Myths and stereotypes about homelessness bring further harm to a population that is already marginalized by definition.
Myth 1 — people choose to be homeless
Homelessness is a complex situation for most individuals experiencing it, with many stress factors contributing to their difficulty in maintaining housing. Often, they have exhausted every other option they have.
Some of those factors include:
- The affordable housing crisis
- Coping with mental illnesses or substance abuse disorders
Myth 2 — people experiencing homelessness are lazy
People experiencing homelessness lack the most basic stability in life. In order to survive, they are constantly in search of necessities such as food, shelter, and sources of income.
Therefore, many people experiencing homelessness do not have the option of laziness and stagnation. They are also more vulnerable to criminal behaviour, making constant vigilance and anxiety another aspect of their existence.
For example, more than 75 per cent of youth experiencing homelessness were the victims of at least one crime over a year-long period, and nearly 40 per cent of female youth experiencing homelessness are the victims of sexual assault.
Myth 3 — all people experiencing homelessness have substance abuse issues
Many people who experience homelessness do not struggle with substance abuse. The effects of trauma, brain injuries, and mental illness may also be a factor of their experience — or they may simply have fallen on hard times, been kicked out of their home over a disagreement, or be fleeing violence or abuse.

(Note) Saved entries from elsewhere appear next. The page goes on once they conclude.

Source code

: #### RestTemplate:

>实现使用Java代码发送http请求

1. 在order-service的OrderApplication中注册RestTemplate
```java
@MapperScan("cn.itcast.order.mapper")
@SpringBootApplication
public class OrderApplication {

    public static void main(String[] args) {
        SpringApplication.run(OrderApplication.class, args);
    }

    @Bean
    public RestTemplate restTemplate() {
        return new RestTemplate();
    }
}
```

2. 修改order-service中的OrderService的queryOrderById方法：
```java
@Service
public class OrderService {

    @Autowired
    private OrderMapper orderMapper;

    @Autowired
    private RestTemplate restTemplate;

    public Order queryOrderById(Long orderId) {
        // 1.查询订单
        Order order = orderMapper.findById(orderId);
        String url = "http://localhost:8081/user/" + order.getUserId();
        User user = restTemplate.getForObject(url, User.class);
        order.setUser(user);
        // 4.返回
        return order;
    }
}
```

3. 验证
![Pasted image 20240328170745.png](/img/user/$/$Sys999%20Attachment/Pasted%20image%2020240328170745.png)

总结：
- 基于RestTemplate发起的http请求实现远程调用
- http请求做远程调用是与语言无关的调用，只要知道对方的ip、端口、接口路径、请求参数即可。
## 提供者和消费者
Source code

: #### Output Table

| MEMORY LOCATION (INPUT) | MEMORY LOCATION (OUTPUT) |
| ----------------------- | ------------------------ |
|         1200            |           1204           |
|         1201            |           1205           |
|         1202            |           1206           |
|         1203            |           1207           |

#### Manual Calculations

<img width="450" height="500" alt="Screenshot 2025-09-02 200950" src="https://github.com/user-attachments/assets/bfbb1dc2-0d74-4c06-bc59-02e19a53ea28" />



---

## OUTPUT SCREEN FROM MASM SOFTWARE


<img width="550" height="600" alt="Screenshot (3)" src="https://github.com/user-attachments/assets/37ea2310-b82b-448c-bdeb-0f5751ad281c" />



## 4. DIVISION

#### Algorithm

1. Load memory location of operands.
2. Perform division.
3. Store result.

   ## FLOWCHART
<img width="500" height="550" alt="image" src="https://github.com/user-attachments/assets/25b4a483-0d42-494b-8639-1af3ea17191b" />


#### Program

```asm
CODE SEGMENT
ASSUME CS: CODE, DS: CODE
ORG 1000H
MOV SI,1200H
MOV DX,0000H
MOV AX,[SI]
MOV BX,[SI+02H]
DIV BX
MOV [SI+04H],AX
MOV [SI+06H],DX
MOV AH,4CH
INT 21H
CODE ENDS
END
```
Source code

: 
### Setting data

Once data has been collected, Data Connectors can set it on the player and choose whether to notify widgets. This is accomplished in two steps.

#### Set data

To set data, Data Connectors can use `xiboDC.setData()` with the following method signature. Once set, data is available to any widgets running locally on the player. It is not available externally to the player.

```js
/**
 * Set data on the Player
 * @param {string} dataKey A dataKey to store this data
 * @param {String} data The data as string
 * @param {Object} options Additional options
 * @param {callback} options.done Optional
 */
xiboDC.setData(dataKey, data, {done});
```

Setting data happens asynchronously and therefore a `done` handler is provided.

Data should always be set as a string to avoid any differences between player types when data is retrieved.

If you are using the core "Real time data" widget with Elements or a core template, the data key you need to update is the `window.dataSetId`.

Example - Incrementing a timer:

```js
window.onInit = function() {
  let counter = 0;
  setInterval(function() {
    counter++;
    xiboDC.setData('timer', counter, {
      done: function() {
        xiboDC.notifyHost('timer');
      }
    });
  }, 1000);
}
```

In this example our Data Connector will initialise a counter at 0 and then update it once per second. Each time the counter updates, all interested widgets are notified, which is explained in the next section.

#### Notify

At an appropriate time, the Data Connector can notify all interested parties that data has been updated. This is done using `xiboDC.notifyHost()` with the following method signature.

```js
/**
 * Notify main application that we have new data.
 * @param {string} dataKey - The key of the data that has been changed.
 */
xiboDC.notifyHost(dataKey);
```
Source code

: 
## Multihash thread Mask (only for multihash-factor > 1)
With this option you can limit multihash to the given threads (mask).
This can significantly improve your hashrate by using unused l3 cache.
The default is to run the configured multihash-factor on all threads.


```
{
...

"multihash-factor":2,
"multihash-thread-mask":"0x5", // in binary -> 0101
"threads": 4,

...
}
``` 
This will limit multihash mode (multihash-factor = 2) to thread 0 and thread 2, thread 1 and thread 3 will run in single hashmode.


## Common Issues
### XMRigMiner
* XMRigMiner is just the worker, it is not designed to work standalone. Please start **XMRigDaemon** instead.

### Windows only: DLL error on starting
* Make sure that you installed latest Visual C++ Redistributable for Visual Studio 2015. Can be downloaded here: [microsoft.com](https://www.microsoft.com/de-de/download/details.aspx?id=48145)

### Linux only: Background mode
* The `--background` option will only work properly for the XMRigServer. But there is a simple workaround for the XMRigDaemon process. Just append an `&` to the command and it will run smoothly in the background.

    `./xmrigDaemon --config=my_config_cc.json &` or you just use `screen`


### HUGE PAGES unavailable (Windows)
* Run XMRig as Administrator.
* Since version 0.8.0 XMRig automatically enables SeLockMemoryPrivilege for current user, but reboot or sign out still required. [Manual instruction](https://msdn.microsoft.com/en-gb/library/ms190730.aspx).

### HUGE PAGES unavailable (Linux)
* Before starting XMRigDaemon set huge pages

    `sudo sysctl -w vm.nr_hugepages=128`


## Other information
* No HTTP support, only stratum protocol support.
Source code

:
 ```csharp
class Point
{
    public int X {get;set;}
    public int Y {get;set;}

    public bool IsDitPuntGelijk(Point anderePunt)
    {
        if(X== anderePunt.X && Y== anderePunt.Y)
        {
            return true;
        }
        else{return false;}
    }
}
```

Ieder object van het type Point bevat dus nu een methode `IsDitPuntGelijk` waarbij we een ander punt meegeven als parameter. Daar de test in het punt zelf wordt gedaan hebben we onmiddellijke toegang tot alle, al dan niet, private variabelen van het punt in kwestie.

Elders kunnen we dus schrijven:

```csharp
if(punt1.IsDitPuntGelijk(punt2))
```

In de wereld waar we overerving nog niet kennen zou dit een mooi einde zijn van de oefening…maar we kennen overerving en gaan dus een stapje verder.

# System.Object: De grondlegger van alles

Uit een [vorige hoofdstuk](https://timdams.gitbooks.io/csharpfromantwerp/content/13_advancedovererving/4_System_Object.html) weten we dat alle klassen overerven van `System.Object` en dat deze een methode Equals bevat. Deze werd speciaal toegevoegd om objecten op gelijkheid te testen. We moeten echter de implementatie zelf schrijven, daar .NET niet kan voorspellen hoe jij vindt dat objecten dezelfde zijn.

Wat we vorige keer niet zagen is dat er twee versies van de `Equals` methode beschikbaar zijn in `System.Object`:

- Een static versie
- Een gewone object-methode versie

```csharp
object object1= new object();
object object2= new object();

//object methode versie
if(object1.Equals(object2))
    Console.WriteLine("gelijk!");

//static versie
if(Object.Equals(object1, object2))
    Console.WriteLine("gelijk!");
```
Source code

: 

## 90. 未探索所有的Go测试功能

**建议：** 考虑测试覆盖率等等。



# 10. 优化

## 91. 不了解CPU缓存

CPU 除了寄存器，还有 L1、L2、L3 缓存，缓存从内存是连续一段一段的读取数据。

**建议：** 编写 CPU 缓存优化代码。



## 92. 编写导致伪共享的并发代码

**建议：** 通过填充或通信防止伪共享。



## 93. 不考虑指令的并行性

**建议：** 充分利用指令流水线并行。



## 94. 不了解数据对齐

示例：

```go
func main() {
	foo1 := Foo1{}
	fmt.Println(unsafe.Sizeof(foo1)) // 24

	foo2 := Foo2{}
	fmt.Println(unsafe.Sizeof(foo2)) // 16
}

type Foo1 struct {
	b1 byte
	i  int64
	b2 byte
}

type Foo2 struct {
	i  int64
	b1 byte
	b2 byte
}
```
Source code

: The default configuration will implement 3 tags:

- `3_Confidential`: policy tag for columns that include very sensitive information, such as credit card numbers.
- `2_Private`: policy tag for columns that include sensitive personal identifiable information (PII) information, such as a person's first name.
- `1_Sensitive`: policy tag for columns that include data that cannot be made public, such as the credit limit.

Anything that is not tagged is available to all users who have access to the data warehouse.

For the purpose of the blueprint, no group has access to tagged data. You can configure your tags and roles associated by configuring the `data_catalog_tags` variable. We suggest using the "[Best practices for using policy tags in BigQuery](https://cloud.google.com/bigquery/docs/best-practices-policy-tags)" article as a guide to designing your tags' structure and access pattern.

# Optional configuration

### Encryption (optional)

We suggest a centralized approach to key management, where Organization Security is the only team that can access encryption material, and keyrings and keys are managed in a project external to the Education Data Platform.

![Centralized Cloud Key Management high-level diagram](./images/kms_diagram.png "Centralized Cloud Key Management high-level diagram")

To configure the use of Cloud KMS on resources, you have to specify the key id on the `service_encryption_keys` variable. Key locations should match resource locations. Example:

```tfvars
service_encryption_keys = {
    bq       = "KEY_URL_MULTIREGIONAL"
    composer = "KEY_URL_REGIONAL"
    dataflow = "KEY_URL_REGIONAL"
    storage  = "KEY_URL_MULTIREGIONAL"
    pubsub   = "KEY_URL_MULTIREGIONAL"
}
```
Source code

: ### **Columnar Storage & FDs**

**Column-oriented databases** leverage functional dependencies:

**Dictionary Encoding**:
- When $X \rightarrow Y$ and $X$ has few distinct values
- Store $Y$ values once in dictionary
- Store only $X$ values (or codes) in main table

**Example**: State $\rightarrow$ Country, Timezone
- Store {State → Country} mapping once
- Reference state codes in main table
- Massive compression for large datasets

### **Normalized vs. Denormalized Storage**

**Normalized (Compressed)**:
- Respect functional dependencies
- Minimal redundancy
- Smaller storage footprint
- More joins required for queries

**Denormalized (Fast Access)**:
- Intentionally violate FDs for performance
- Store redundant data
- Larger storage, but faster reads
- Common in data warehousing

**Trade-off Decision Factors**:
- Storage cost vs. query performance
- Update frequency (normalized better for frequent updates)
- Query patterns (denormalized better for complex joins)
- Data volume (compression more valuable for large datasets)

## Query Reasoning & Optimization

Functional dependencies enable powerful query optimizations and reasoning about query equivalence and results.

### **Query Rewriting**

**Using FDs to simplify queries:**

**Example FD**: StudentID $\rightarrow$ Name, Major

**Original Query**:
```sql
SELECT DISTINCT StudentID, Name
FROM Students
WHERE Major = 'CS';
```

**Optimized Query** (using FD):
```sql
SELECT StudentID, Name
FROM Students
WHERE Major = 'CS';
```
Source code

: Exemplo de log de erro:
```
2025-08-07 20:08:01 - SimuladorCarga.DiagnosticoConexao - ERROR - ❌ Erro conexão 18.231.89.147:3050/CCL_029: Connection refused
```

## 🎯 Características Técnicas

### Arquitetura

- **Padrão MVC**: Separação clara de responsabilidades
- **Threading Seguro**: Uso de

Myth 4 — people experiencing homelessness should just get a job
In fact, people experiencing homelessness may already be employed. They may be unable to afford housing despite being employed due to the high cost of housing.
Homelessness also makes finding a job more difficult. Without a permanent address, reliable access to bathing and laundry facilities, a phone, or reliable transportation, it is that much harder.
Myth 5 — There are plenty of adequate services and supports and they just aren’t using them
Many of the supports for people experiencing housing instability due to poverty are focused on emergency services such as shelters and food banks. Even if these emergency services were adequate to the need — they are overwhelmed Canada-wide — they can focus only on survival.
To solve homelessness, there needs to be enough affordable housing, and barriers such as the criminalization of homelessness need reform.
Myth 6 — Property values will go down if we allow a shelter into our neighbourhood
Downtown Toronto is a concentrated area of support and services for people experiencing homelessness. Despite the large numbers of people who enter the downtown core to access these services, housing prices remain high.
This common misperception and attitude is referred to as “not in my backyard” (NIMBY).
Myth 7 — Only people sleeping rough are experiencing homelessness
Sleeping rough means surviving in public spaces such as parks or lobbies, or sleeping in a car or tent.
People do not have to be sleeping on the streets to be experiencing homelessness. Especially vulnerable populations such as 2SLGBTQ+ persons, youth, and women avoid streets and shelters for fear of violence. They may couch surf or live temporarily with people they know.
Myth 8 — providing housing for people experiencing homelessness is a waste of taxpayer dollars
Keeping people safely housed is cheaper by far than supporting them through emergency services.
On average, it costs $87,000 per year to support a person experiencing homelessness through hospitals, jails, courts, ambulances, police, and other emergency services.
The cost of housing and supports for that person — keeping them out of emergency rooms and police station lobbies — is approximately $30,500 per year.